Stored Procedures vs. Dynamic SQL

I’ve read a couple of arguments for and against stored procedures vs. dynamic SQL.

http://weblogs.asp.net/rhoward/posts/38095.aspx

http://weblogs.asp.net/fbouma/posts/38178.aspx

http://weblogs.asp.net/RHoward/posts/38298.aspx

http://dotnetjunkies.com/WebLog/seichert/posts/3698.aspx

Here is my take.

Stored procedures are your methods against the “database” object. You write stored procedures for all the same reasons you add methods to objects (rather than manipulating the object internals themselves).
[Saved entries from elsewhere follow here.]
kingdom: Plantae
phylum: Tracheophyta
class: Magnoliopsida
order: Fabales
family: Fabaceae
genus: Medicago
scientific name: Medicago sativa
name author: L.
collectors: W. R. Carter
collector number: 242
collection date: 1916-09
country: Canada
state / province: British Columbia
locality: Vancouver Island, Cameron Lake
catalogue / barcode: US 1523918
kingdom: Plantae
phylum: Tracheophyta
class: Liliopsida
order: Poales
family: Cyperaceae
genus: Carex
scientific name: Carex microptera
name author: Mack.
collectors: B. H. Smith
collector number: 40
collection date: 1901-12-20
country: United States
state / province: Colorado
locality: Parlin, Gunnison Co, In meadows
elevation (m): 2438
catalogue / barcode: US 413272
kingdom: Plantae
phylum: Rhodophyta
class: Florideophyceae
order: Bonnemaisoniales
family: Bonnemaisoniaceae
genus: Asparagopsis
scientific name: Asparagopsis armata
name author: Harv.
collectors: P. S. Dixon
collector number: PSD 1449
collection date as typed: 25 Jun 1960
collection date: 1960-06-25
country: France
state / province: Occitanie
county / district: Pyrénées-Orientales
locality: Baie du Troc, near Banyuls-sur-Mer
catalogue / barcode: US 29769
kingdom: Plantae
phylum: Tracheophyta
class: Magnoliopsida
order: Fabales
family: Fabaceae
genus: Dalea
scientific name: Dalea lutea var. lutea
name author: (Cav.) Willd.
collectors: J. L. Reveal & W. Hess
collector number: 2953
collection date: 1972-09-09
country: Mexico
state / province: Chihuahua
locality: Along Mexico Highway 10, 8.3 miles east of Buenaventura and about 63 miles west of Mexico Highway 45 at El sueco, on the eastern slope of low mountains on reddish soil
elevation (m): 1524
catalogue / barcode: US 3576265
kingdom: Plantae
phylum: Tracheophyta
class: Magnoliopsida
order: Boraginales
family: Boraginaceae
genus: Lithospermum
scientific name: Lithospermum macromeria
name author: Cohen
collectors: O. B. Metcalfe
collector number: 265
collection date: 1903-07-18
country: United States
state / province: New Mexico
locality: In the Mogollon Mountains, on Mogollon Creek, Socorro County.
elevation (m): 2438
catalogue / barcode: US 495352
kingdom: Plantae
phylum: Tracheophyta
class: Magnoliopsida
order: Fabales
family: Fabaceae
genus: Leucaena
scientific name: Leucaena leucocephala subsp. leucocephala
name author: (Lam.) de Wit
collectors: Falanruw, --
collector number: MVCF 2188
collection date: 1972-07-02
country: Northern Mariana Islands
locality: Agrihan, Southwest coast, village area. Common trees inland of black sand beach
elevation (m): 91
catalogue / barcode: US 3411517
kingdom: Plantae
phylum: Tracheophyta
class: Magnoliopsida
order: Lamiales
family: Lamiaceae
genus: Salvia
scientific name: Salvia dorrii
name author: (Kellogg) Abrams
If you want to change some aspect of the internals of the database, the only place you have to look to see what impact this will have is in your stored procedures. It gives you encapsulation and abstraction. Simple CReate-Update-Delete statements are generated for you. Wrapper classes for your stored procedures are generated. When you write a new procedure you re-generate your data tier. The only place where stored procedures fall down a little is writing performant ones that allow you to search tables on a large number of criteria, however there are code generation ways around this too. As I said in my comments on Rob Howard’s orriginal post I love stored procedures and couldn’t really imagine writing database driven apps without them, so I might be biased. 

Comments

Iwan Bel
Doesn’t CRUD stands for Create Read Update Delete?

So what about simple select statements?

Iwan
18/11/2003 5:33:00 PM
JosephCooney
Iwan - Yes, SELECT statements are missing from that list and can be generated like the others. Thanks for keeping me honest.
19/11/2003 6:43:00 AM
Skin
Doesn’t CRUD stands for Create Read Update Delete?